Supplied material:
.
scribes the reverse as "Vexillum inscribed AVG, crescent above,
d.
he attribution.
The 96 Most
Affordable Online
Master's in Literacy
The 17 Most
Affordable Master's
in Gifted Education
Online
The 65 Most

Task instructions: Every record must appear in the answer exactly as it does above.

Solution below:
.
scribes the reverse as "Vexillum inscribed AVG, crescent above,
d.
he attribution.
The 96 Most
Affordable Online
Master's in Literacy
The 17 Most
Affordable Master's
in Gifted Education
Online
The 65 Most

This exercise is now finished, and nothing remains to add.